Back sometime in 1996 [Edit: can't have been '96, Wikipedia claims the 166 MMX wasn't released until early '97] 1997 I built a new PC (the first from my own hard-earned cash!), featuring a Pentium 166 MMX processor. The retail boxed edition of the CPU I got came bundled with a game on CD-ROM that was supposed to show off the new MMX capabilities. Pretty sure it was the "Free CD-ROM included with Intel MMX™ Technology" stated on the attached example of a box (200 MHz version there).

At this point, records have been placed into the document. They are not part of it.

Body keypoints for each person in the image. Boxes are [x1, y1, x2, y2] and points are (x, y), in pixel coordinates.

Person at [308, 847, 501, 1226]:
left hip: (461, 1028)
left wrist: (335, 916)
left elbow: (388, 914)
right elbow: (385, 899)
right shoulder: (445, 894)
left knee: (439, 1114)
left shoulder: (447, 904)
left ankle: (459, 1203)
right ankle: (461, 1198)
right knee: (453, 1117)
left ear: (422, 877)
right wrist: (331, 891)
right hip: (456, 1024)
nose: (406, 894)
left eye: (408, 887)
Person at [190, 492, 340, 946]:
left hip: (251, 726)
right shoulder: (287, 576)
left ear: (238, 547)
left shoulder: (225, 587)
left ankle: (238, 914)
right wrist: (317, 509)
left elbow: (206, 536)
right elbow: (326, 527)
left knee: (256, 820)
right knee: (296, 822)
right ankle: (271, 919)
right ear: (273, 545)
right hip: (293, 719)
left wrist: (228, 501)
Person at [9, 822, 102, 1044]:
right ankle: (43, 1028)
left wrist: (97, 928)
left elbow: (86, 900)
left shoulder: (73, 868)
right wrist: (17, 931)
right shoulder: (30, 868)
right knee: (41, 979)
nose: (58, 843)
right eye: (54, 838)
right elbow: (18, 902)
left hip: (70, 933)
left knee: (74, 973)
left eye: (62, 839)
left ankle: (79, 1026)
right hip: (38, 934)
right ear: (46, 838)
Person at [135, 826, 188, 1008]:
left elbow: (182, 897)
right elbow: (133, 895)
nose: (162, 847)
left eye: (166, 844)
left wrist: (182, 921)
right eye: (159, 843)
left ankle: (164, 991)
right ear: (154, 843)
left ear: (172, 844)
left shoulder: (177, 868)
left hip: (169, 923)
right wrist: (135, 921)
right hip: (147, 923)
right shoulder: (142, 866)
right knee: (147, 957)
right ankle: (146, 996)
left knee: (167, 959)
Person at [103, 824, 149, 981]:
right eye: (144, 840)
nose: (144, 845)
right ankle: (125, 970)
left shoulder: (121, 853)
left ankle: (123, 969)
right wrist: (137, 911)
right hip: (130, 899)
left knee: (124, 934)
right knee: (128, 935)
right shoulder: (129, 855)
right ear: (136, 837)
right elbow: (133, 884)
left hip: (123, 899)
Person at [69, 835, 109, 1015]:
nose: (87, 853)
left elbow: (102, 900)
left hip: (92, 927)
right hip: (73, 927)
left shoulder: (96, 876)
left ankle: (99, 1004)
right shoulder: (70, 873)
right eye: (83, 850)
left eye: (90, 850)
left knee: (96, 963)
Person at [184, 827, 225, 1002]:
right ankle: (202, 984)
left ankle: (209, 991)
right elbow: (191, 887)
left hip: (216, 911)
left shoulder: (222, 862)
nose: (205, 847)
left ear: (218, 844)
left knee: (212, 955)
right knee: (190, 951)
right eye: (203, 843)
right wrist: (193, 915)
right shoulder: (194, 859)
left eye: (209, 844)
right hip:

I'm trying, but failing, to recall what the name of that game was. All I can remember about it was that it was a first-person shooter with a futuristic space-themed setting. I'm pretty sure it was for DOS, not Windows, because I used Windows 3.1 on that system - Windows 95 had only recently come out (I didn't start using 95 until I later got a Pentium II) and Windows 3.1 games weren't really a thing. The performance of the game was indeed very nice - smoother than Doom, for example - but I remember never playing it much. Possibly because it might have been only a cut-down demo and quite short, or the gameplay was lacklustre (or both).

Does anybody here know of the game?

All research I've done so far points towards it possibly being Rebel Moon, but all the information I've ever found on that says it was optimised for, and only ever bundled with, 3D accelerator cards using the Rendition Vérité 1000 chips. But I definitely have never had such a 3D card.

Nominal Animal:
Descent?

HwAoRrDk:
No, definitely not that.

I found some video of Rebel Moon gameplay on YouTube (was difficult to find, as all search results seem to be either about the game's sequel, Rebel Moon Rising, or some new Netflix series with the same name), and it seems vaguely familiar. It definitely has one of the "ooh, that's neat" things I remember: coloured lighting effects. But the footage is definitely from a high(-ish)-res 3D-accelerated engine, which correlates with the purported requirement of a 3D accelerator. And I simply cannot find any information that there may have been another MMX-optimised version of the game bundled with Pentium CPUs.

SpecialK:
Duke Nukem 3D?

https://en.wikipedia.org/wiki/Duke_Nukem

HwAoRrDk:
Duke Nukem!? One of the most widely-known smash-hit games of it's era? You must be joking. :)

I'm pretty sure that whatever the game was, it wasn't something that was released separately - i.e. could be found on store shelves.